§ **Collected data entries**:
◆ ◆ ◆

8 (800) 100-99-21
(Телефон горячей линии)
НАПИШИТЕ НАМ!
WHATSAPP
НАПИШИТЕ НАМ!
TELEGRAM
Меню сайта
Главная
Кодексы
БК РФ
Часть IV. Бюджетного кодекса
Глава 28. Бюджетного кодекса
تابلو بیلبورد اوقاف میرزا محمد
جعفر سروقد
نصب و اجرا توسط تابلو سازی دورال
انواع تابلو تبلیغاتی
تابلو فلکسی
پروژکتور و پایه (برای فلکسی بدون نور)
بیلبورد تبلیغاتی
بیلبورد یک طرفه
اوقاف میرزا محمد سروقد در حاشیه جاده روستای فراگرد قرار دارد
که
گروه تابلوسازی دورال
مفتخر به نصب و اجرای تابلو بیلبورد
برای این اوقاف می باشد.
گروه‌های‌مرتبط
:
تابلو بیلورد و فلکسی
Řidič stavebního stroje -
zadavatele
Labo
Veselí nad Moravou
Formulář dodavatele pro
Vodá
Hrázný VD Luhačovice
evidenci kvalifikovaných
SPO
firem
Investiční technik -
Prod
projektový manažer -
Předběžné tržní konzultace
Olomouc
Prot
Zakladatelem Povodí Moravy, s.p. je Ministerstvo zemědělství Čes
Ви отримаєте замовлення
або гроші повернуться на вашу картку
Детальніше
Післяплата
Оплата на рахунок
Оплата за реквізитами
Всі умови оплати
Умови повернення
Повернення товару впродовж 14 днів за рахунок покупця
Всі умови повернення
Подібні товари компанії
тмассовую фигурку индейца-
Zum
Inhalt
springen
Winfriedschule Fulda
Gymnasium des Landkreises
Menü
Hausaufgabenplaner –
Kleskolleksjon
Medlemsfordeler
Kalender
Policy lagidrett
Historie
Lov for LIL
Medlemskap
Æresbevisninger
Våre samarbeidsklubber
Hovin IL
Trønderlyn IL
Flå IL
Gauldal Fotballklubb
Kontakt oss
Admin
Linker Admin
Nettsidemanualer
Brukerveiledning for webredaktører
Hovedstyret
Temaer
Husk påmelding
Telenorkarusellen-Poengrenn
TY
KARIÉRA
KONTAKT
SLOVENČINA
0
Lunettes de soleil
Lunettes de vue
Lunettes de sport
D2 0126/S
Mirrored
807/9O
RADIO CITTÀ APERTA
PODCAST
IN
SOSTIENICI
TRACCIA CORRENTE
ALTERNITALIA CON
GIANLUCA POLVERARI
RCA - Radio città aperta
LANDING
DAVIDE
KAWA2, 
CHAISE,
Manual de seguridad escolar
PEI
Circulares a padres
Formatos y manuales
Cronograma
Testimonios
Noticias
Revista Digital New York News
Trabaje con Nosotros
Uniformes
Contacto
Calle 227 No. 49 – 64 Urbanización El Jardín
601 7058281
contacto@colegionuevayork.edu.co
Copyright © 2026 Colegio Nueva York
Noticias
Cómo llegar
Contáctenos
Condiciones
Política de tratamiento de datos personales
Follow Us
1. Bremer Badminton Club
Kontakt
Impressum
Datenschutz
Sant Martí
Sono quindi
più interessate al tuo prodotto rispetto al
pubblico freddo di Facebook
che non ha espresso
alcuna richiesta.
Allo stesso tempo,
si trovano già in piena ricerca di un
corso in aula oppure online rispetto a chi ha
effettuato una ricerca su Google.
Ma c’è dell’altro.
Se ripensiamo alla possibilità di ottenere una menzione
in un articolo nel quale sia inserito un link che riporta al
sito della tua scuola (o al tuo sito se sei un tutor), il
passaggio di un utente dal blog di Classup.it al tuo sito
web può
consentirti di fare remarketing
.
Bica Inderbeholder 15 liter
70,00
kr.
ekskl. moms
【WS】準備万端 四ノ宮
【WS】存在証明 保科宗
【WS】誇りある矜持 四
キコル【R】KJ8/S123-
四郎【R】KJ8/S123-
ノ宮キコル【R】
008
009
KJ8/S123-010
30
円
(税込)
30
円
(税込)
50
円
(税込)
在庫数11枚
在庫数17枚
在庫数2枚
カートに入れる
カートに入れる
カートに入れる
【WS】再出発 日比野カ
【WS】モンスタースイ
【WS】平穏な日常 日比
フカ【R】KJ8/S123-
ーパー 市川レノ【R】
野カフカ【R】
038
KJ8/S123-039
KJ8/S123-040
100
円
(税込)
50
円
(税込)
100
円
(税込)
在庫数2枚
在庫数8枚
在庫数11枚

◆ ◆ ◆

§ **Task item**: Wherever the word "گروه" turns up in a line of the entries above, copy that line.

§ **Finished task**:
گروه تابلوسازی دورال
گروه‌های‌مرتبط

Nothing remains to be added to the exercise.